Über die Kampagne „haut+job“
Die bundesweite Aktionswoche „haut+job“ ist Teil der gesamteuropäischen Initiative „Healthy Skin@Work“ unter dem Dach der Europäischen Akademie für Dermatologie und Venerologie (EADV) mit dem Ziel, die Zahl der beruflich bedingten Hauterkrankungen deutlich zu verringern und den Hautschutz am Arbeitsplatz zu verbessern. Die Aktionswoche steht alljährlich ganz im Zeichen der Aufklärung über Ursachen beruflicher Hauterkrankungen und über mögliche Schutz- und Therapiemaßnahmen.

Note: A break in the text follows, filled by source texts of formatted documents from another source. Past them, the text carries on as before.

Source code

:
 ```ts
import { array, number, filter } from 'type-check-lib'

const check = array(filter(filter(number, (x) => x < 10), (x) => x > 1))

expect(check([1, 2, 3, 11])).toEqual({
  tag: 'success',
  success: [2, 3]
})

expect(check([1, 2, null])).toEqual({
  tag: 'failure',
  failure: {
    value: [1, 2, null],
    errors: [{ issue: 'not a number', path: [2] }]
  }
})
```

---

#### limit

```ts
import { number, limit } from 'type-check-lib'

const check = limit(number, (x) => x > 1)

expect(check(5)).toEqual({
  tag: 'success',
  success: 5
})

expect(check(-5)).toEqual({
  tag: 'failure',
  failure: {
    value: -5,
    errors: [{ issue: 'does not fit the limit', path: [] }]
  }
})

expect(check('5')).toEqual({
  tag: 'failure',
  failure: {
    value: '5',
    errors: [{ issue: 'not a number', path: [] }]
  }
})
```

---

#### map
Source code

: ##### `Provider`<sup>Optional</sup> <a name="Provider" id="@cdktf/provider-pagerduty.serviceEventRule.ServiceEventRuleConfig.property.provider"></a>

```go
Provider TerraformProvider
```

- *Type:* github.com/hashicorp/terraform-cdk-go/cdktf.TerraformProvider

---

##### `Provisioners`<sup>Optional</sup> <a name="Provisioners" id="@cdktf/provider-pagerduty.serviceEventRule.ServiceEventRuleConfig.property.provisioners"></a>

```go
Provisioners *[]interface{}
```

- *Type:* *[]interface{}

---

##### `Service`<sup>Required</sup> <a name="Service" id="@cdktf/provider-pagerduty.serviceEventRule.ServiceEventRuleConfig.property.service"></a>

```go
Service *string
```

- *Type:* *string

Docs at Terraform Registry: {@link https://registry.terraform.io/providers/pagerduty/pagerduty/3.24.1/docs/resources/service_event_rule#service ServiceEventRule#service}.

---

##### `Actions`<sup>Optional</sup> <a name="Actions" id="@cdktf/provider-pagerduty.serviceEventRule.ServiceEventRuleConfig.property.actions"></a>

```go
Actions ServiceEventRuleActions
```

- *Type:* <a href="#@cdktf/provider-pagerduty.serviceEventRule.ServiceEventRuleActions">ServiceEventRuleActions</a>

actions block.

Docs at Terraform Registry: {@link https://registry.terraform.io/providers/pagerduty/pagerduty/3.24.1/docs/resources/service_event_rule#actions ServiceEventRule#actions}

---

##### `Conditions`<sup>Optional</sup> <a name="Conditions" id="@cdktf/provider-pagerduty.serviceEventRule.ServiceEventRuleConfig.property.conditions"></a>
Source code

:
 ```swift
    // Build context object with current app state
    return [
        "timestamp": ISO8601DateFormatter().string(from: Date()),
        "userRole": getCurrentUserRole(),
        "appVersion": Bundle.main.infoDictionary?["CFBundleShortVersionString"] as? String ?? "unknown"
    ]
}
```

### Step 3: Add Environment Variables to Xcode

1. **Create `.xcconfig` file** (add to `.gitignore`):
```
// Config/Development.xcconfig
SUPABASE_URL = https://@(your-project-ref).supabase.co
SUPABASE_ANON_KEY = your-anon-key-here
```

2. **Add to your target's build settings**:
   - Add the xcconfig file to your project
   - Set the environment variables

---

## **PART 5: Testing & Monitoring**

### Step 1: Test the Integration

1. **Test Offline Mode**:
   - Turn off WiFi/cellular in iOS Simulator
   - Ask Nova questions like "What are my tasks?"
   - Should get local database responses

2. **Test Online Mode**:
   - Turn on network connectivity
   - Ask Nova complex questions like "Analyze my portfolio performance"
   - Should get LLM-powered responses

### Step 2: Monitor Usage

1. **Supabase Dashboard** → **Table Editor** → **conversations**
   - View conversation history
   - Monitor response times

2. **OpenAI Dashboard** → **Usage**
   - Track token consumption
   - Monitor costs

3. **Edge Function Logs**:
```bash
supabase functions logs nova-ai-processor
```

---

Die „haut+job“-Website unter www.haut-und-job.de hält die wichtigsten Informationen rund um berufsbedingte Hauterkrankungen bereit. In Deutschland wird die Kampagne vom Berufsverband der Deutschen Dermatologen e.V. (BVDD), der Deutschen Dermatologischen Gesellschaft (DDG) und der Arbeitsgemeinschaft für Berufs- und Umweltdermatologie (ABD) getragen.